Assigned task » Search the records for the word "Greece" and copy every line in which it occurs.

* * *

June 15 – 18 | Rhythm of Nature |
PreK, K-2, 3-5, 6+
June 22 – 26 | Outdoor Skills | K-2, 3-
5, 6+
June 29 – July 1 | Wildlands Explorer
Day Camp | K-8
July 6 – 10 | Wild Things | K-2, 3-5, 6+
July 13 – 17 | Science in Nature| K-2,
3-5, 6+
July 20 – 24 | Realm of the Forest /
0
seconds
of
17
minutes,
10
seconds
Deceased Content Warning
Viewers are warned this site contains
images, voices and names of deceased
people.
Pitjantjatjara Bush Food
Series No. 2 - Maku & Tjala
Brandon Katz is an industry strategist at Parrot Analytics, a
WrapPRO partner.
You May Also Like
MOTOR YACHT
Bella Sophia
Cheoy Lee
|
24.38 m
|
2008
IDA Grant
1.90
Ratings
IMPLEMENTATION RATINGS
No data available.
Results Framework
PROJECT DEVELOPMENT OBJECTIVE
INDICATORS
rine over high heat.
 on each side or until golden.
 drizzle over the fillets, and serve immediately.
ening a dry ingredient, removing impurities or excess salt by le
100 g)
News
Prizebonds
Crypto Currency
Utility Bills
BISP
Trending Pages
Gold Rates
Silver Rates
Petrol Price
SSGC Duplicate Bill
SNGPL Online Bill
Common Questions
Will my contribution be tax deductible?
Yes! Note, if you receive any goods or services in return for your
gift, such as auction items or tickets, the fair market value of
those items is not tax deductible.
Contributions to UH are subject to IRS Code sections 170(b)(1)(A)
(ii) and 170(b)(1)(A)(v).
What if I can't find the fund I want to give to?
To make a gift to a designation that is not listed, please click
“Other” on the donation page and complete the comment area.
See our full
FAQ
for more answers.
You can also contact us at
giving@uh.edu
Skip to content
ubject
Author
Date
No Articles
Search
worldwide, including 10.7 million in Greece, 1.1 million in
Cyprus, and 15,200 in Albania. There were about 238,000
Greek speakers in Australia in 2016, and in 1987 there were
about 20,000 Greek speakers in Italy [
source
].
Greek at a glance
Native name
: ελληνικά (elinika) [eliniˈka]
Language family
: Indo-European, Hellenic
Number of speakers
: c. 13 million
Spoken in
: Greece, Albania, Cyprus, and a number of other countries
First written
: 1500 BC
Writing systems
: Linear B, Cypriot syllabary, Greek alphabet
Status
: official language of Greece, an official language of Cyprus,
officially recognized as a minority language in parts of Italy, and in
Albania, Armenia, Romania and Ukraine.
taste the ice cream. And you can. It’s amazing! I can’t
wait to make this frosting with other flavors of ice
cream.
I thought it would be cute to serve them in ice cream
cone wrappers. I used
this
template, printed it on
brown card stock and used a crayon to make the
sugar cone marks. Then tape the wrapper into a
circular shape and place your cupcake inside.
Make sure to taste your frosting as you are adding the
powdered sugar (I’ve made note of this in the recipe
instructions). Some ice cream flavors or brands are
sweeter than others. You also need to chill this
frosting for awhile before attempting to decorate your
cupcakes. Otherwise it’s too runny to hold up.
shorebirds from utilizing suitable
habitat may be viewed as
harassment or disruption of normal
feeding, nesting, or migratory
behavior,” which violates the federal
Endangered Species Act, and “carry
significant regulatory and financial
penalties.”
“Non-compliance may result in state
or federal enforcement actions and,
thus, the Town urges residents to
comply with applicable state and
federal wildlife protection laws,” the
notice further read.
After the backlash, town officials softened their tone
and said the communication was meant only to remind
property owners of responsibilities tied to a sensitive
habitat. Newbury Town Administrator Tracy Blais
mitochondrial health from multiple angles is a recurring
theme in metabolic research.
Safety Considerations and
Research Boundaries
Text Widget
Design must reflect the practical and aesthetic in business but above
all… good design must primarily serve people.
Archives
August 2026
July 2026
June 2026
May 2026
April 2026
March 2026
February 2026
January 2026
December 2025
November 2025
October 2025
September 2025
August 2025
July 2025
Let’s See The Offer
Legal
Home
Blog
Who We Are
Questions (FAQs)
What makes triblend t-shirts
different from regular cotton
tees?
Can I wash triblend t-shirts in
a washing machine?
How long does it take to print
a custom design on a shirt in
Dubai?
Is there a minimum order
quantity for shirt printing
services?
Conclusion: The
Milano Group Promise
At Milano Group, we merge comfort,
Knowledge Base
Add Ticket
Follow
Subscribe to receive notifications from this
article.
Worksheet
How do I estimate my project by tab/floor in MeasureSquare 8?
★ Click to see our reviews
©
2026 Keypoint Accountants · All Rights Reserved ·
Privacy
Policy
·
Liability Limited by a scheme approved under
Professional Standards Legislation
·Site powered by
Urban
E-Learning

* * *

Exercise result »
worldwide, including 10.7 million in Greece, 1.1 million in
: Greece, Albania, Cyprus, and a number of other countries
: official language of Greece, an official language of Cyprus,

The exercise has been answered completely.